• [ACTIVITY]
Print the records below exactly, and do not carry over any picture.
*** Opening of DATASET EXTRACT ***
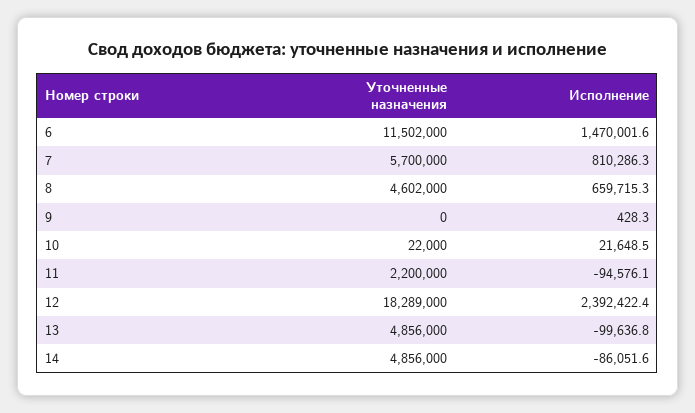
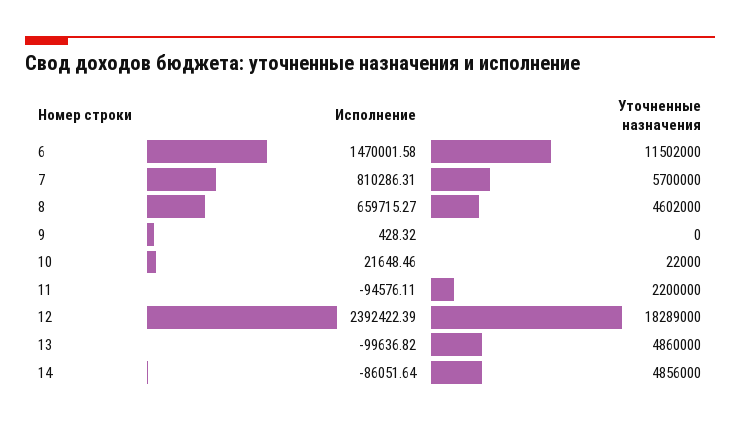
  {
    "Уточненные назначения": {
      "6": 11502000,
      "7": 5700000,
      "8": 4602000,
      "9": 0,
      "10": 22000,
      "11": 2200000,
      "12": 18289000,
-     "13": 4856000,
+     "13": 4860000,
      "14": 4856000
    },
    "Исполнение": {
      "6": 1470001.58,
      "7": 810286.31,
      "8": 659715.27,
      "9": 428.32,
      "10": 21648.46,
      "11": -94576.11,
      "12": 2392422.39,
      "13": -99636.82,
      "14": -86051.64
    }
  }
*** Close of DATASET EXTRACT ***
• [RESPONSE BELOW]
  {
    "Уточненные назначения": {
      "6": 11502000,
      "7": 5700000,
      "8": 4602000,
      "9": 0,
      "10": 22000,
      "11": 2200000,
      "12": 18289000,
-     "13": 4856000,
+     "13": 4860000,
      "14": 4856000
    },
    "Исполнение": {
      "6": 1470001.58,
      "7": 810286.31,
      "8": 659715.27,
      "9": 428.32,
      "10": 21648.46,
      "11": -94576.11,
      "12": 2392422.39,
      "13": -99636.82,
      "14": -86051.64
    }
  }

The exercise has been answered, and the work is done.